Secondo la ricostruzione della polizia Aqib Salim, 17 anni, avrebbe postato un'immagine "blasfema", che ha fatto infuriare il suo amico musulmano Saddam Hussain. I due hanno iniziato a litigare, attirando le attenzioni di circa 150 persone. Il gruppo si è recato alla stazione di polizia per registrare un caso di blasfemia. Mentre gli agenti interrogavano la folla, un altro gruppo ha attaccato le case degli ahmadi.
Salim ud Din, portavoce della comunità, afferma che si tratta del "peggior attacco subito in quattro anni, quando i nostri luoghi di culto vennero assaltati simultaneamente e 86 persone vennero uccise". "La polizia - denuncia - era lì ma ha guardato senza fare nulla. Prima hanno razziato abitazioni e negozi e poi hanno appiccato il rogo". Nell'incendio sono rimaste ferite altre otto persone, ma il ragazzo "incriminato" non ha riportato ferite.

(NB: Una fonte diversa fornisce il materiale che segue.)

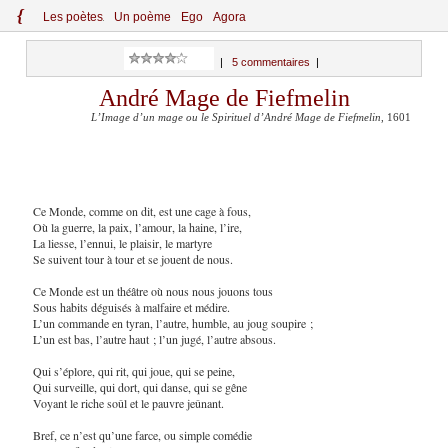
{
Le
s
po
èt
es
Un poème
Ego
Agora
|
5 commentaires
|
André Mage de Fiefmelin
L’Image d’un mage ou le Spirituel d’André Mage de Fiefmelin
, 1601
Ce Monde, comme on dit, est une cage à fous,
Où la guerre, la paix, l’amour, la haine, l’ire,
La liesse, l’ennui, le plaisir, le martyre
Se suivent tour à tour et se jouent de nous.
Ce Monde est un théâtre où nous nous jouons tous
Sous habits déguisés à malfaire et médire.
L’un commande en tyran, l’autre, humble, au joug soupire ;
L’un est bas, l’autre haut ; l’un jugé, l’autre absous.
Qui s’
éplore
, qui rit, qui joue, qui se peine,
Qui surveille, qui dort, qui danse, qui se gêne
Voyant le riche soûl et le pauvre jeûnant.
Bref, ce n’est qu’une farce, ou simple comédie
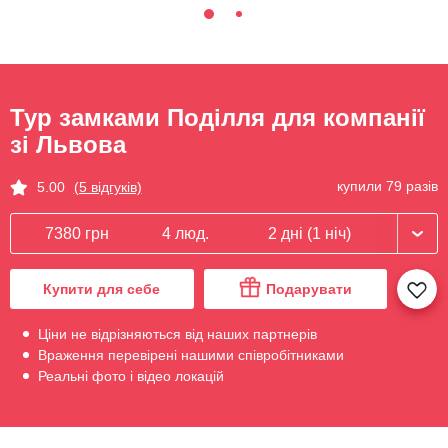
Тур замками Поділля для компанії
зі Львова
купили 79 разів
5.00
(5 відгуків)
7380 грн
4 люд.
2 дні (1 ніч)
Купити для себе
Подарувати
Ціни не відрізняються від наших партнерів
Враження перевірені нашими співробітниками
Реальні фото і відео локацій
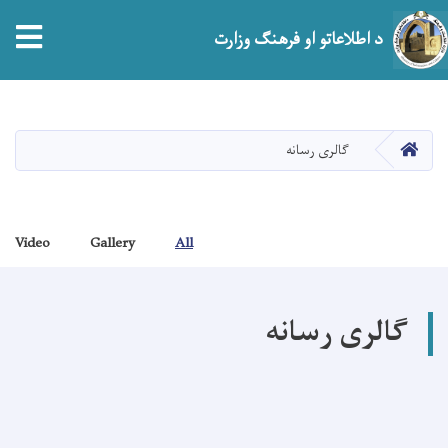
tion
د اطلاعاتو او فرهنګ وزارت
اصلي
منځپانګه
دانګل
HOME
گالری رسانه
Video
Gallery
All
گالری رسانه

Fondata alla fine del 19mo secolo in India, la dottrina ahmadi è considerata "eretica" da buona parte del mondo musulmano sunnita e sciita. Essa onora il proprio fondatore, Mirza Ghulam Ahmad, e presenta credenze legate ad altre religioni. In Pakistan la legge vieta ai suoi fedeli di usare saluti e preghiere islamiche, e di riferirsi ai loro luoghi di culto come "moschee".
Per questo, gli ahmadi sono una delle comunità - insieme ai cristiani - spesso vittime delle leggi sulla blasfemia, usate per perseguitare le minoranze. In base a queste leggi, chi è trovato "colpevole" del reato di blasfemia rischia la pena di morte.
Il 2 luglio scorso Paul Bhatti, ex ministro federale per l'Armonia nazionale e leader dell'Apma (All Pakistan Minorities Alliance), è intervenuto a una conferenza per l'attuazione di una moratoria sulla pena di morte organizzata dall'Alto commissariato Onu per i Diritti umani e dalla Missione permanente dell'Italia alle Nazioni Unite. A sostegno della moratoria, egli ha ricordato che "la pena di morte può incoraggiare il terrorismo e perpetuare una cultura della morte. Un governo che prevede l'esecuzione come condanna diffonde un messaggio ambiguo ai suoi cittadini: che punire con la morte è giustificato". Così "spesso false accuse vengono mosse per sistemare questioni personali, per prendere di mira vittime facili, che per l più appartengono ai settori oppressi ed emarginati della comunità. E per chi ha mire più estremiste, per produrre veri atti di violenza contro di essi, inclusa l'esecuzione".